Описательный (и цветовой, в частности) канон Петербурга, конечно же, претерпевает с течением исторического времени определенные изменения; более того — рядом появляется еще один, оппозиционный канон, — иногда они совмещаются внутри одного произведения. Но этот канон (каноны) проходит сквозь школы, группы и направления практически неизменным (неизменными). Эстетическое влияние самого locus'a, вернее, genius loci, побеждает эстетическую изменчивость поэтических движений. Черты лица Петербурга, особенности его освещения и цвета города поэты проносят сквозь века — не то чтобы видоизменяя городской пейзаж, нет — видоизменяется сам источник зрения, высвечивая то одну, то другую краску (или цветовую гамму), что свидетельствует не только о состоянии города, но и об умонастроении и психофизических особенностях восприятия поэта.
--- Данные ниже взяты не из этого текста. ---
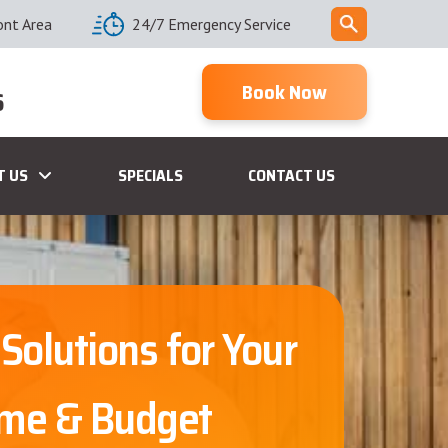
ont Area
24/7 Emergency Service
Book Now
6
T US
SPECIALS
CONTACT US
 Solutions for Your
me & Budget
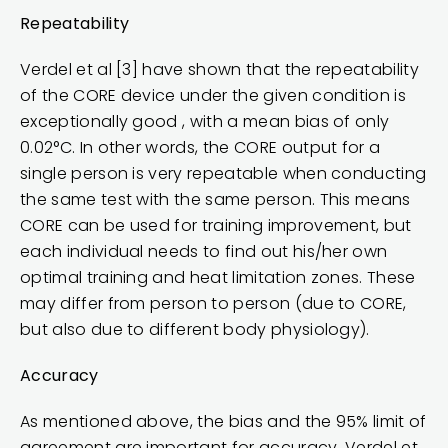
Repeatability
Verdel et al [3] have shown that the repeatability
of the CORE device under the given condition is
exceptionally good , with a mean bias of only
0.02°C. In other words, the CORE output for a
single person is very repeatable when conducting
the same test with the same person. This means
CORE can be used for training improvement, but
each individual needs to find out his/her own
optimal training and heat limitation zones. These
may differ from person to person (due to CORE,
but also due to different body physiology).
Accuracy
As mentioned above, the bias and the 95% limit of
agreement are important for accuracy. Verdel et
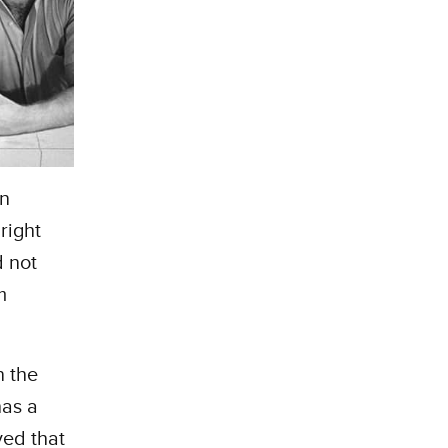
an
right
d not
m
n the
has a
ved that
В самих цветах, в колористике, заключен особый символизм, который может быть использован поэзией сознательно — или вовсе бессознательно.
Особенности географического положения Петербурга отзываются в том, что у него в поэтическом восприятии доминируют два цвета, вокруг которых и группируются основной и оппозиционный каноны.
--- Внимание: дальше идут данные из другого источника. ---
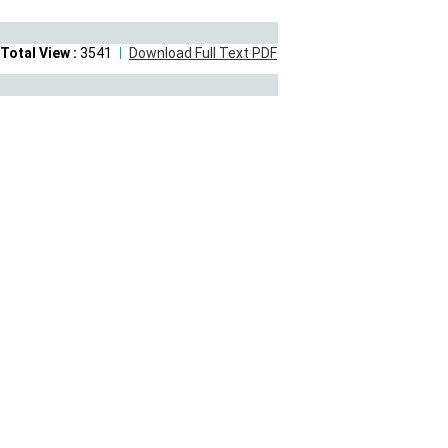
Total View :
3541
Download Full Text PDF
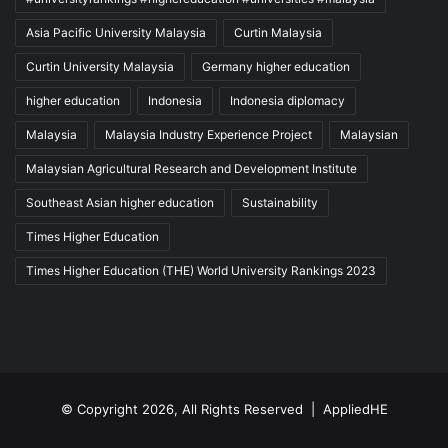
Asia Pacific University Malaysia
Curtin Malaysia
Curtin University Malaysia
Germany higher education
higher education
Indonesia
Indonesia diplomacy
Malaysia
Malaysia Industry Experience Project
Malaysian
Malaysian Agricultural Research and Development Institute
Southeast Asian higher education
Sustainability
Times Higher Education
Times Higher Education (THE) World University Rankings 2023
© Copyright 2026, All Rights Reserved |
AppliedHE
Первый цвет — белый, связанный, безусловно, с белыми ночами, придающими городу особый, индивидуальный характер освещения. «Белый» имеет множество позитивных смыслов в языках и мировых религиях, являясь своеобразным переводчиком (а не только символом) идеи в эмоциональную сферу. Белый — цвет чистоты, света, знания, счастья, правды, невинности. Вокруг него группируются и в нем собираются все прозрачные цвета радуги, и ясные цельные, и, акварельного типа, смешанные с белым — голубой, розовый, палевый, салатовый, сиреневый, светло-желтый (золотой) и т. д. Забегая далеко вперед, скажу, что эта цветовая богатая и праздничная гамма оказалась очень мощной — и от XVIII века доплеснулась до конца XX; упомяну хотя бы «Летний сад днем» Виктора Сосноры. Но о нем дальше — сейчас двинемся по порядку.
Второй цвет, вернее, антицвет — черный, связанный с несчастьями города, как природными, так и социальными. Это цвет ада, мрака, грязи, бури. Вокруг черного группируются багровый (красный в черноту), коричневый, грязно-желтый, болотный — все смешанные цвета, связанные с потерями, уничтожением, деградацией, тяжкими испытаниями. Еще один, последний раз сломаю хронологический порядок — не могу не напомнить четырехстишие Олега Григорьева, замыкающего поэтическую часть антологии:
Бутылку чернил Я в Неву уронил. Как чернослив Стал Финский залив.Хоть и смешно, а все равно — от черного и юмор черный…
Особый смысл в полемике двух этих описательных канонов приобретает столь значимый для Петербурга символ, как медный всадник, «…Медь, ложное золото, обозначает деградированную любовь или материализованную религию», — пишет исследователь [42] . Эпитет с колеблющимся значением. Медь как бы пытается заместить, вытеснить золото — но при этом не обладает его положительными свойствами («в геральдике золото — это символ любви, постоянства и мудрости»).
42
Н. В. Серов. Античный хроматизм. СПб., 1995, с 391.